First we will analyze the behavior of logistic regression for this dataset. 

### 2.1. MAP estimator.

Implement a function to compute the MAP estimate of the parameters of a linear logistic regression model with gaussian prior and a given values of the inverse regularization parameter $C$. The method should return the estimated parameter and the negative log-likelihood, $L({\bf w})$. The sintaxis must be
    **`w, L = logregFitR(Z_tr, Y_tr, rho, C, n_it)`**
where

  - `Z_tr` is the input training data matrix (one instance per row)
  - `Y_tr` contains the labels of corresponding to each row in the data matrix
  - `rho` is the learning step
  - `C` is the inverse regularizer
  - `n_it` is the number of iterations


### 2..2 Log-likelihood

Compute the MAP estimate for a polynomial regression with degree 5, for $C$ ranging from -0.05 to 10. Sample $C$ uniformly in a log scale, an plot using `plt.semilogx`. 
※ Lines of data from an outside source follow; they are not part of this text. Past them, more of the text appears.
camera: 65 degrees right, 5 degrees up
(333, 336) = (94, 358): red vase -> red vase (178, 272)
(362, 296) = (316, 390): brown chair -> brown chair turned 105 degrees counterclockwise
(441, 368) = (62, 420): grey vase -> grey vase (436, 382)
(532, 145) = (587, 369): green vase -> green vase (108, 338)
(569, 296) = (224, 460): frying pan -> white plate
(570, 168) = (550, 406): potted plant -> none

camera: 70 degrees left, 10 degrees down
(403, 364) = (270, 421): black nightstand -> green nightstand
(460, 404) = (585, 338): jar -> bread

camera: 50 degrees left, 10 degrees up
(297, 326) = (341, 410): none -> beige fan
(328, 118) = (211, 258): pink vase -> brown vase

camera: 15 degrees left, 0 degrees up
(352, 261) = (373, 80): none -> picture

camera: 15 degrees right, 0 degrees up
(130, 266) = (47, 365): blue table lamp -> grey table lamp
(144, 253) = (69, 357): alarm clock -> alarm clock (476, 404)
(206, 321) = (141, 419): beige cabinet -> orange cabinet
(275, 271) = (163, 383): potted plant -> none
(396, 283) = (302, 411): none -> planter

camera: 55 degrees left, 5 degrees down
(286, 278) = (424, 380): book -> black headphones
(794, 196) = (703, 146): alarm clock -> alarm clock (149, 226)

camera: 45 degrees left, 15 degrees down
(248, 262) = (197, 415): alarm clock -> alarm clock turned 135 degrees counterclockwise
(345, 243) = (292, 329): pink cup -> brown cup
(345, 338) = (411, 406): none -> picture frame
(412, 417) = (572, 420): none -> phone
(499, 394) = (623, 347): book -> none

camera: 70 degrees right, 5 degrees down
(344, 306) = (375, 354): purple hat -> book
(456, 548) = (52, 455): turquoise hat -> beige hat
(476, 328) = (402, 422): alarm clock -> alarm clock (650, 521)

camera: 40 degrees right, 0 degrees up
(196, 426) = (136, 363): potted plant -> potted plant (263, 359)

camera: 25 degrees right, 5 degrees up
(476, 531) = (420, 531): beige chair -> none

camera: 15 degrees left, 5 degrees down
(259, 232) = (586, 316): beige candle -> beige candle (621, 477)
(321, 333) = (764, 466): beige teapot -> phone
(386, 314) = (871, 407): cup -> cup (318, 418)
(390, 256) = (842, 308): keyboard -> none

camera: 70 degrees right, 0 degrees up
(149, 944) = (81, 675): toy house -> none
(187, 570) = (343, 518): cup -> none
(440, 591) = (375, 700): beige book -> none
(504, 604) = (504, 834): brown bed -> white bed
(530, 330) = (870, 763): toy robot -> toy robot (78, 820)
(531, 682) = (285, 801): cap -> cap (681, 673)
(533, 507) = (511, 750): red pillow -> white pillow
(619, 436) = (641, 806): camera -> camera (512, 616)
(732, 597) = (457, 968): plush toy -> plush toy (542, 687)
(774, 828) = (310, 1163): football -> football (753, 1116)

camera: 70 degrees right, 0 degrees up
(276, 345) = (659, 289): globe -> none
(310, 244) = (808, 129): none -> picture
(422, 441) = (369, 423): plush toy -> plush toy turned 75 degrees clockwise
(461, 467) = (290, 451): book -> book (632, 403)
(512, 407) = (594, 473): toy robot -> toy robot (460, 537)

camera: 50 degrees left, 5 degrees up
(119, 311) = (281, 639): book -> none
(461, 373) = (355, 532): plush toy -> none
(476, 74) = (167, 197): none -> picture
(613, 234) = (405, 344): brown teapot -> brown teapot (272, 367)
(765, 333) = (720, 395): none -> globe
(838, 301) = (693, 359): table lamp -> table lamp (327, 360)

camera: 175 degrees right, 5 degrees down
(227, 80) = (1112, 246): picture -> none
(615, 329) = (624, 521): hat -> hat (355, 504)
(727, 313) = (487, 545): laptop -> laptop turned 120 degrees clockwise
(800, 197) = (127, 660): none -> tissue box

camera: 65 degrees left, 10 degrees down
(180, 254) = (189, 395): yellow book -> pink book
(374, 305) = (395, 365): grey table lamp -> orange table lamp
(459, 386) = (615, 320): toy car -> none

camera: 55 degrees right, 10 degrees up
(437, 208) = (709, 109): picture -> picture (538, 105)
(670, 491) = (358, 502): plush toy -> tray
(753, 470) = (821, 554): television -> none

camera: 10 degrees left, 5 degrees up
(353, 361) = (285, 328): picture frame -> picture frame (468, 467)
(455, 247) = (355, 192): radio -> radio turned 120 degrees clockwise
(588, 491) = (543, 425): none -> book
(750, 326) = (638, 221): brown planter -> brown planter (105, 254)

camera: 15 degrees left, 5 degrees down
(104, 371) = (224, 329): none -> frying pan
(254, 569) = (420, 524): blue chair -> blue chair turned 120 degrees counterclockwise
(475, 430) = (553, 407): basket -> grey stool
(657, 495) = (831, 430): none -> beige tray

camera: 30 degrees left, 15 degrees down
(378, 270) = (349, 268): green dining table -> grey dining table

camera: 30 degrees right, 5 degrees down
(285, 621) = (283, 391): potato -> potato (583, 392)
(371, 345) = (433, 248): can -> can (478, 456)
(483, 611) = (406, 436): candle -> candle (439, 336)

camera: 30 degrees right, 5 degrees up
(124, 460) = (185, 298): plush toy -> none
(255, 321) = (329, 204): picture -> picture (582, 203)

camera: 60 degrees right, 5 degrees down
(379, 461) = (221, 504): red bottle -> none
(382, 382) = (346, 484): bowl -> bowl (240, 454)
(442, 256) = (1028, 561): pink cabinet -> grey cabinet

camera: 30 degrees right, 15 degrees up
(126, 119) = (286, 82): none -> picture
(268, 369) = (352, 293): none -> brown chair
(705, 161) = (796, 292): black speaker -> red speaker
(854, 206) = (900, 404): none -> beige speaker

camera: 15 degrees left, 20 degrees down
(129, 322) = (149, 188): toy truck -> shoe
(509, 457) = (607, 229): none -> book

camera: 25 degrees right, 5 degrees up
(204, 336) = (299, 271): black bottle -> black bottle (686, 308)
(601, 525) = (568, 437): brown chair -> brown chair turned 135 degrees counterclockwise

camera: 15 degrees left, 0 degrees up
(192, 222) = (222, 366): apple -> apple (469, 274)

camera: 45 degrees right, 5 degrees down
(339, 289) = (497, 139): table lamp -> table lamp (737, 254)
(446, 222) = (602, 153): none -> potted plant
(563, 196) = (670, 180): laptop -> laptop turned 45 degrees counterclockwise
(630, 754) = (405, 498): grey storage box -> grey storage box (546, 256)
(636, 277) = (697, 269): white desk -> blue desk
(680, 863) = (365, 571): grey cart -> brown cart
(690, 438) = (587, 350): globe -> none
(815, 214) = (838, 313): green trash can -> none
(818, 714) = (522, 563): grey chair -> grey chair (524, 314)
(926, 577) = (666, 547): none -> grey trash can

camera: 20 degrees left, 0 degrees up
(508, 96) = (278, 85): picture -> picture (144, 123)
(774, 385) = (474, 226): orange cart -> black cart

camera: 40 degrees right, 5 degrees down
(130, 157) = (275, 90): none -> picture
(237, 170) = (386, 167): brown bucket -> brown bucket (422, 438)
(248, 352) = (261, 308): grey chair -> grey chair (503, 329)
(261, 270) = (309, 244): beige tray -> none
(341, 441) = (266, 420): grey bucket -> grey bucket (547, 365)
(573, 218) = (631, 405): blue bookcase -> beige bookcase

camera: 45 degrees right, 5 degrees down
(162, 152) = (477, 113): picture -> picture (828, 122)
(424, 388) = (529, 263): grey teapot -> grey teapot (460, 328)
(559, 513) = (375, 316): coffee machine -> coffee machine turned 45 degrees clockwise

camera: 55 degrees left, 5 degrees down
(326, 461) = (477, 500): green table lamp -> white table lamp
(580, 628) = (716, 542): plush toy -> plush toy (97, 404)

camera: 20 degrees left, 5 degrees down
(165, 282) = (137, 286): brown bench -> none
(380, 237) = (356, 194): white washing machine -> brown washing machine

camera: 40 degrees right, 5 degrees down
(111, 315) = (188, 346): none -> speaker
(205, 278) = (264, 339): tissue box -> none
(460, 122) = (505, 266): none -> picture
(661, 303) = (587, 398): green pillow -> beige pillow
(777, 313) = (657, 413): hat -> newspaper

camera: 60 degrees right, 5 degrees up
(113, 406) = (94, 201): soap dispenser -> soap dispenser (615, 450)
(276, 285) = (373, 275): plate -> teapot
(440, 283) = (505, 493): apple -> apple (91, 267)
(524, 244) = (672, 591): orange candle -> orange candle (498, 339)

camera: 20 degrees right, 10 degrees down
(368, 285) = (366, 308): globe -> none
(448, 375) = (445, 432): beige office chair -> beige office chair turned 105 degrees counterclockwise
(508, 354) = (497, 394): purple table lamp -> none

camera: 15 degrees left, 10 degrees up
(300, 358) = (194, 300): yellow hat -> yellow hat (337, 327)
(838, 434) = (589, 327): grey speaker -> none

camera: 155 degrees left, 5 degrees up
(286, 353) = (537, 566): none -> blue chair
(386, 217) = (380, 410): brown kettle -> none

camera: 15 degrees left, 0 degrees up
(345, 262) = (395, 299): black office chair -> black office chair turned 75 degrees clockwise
Plot the final value of $L$ as a function of $C$. Can you explain the qualitative behavior of $L$ as $C$ grows?

The plot may show some oscillation because of the random noice introduced by random initializations of the learning algoritm. In order to smooth the results, you can initialize the random seed right before calling the `logregFitR` method, using

    np.random.seed(3)


###  2.3. Training and test errors.

Plot the training and validation error rates as a function of $C$. Compute the value of $C$ minimizing the validation error rate.


## 3. Non-linear classification with Support Vector Machines

In this section we will train a SVM with Gaussian kernels. In this case, we will select parameter $C$ of the SVM by cross-validation.

### 3.1. Dataset preparation.

Join the training and validation datasets in a single input matrix `X_tr2` and a single label vector `Y_tr2`

### 3.2. Cross validated error estimate

Apply a 10-fold cross validation procedure to estimate the average error rate of the SVM for $C=1$ and $\gamma$ (which is the kernel width) equal to 5.

### 3.3. Influence of $C$.

Repeate exercise 3.2 for $\gamma=5$ and different values of $C$, ranging from $10^{-3}$ to $10^{4}$, obtained by uniform sampling in a logarithmic scale. Plot the average number of errors as function of $C$.

Note that fitting the SVM may take some time, specially for the largest values of $C$.

### 3.3. Hyperparameter optimization.

Compute the value of $C$ minimizing the validation error rate.

### 3.4. Test error

Evaluate the classifier performance using the test data, for the selected hyperparameter values.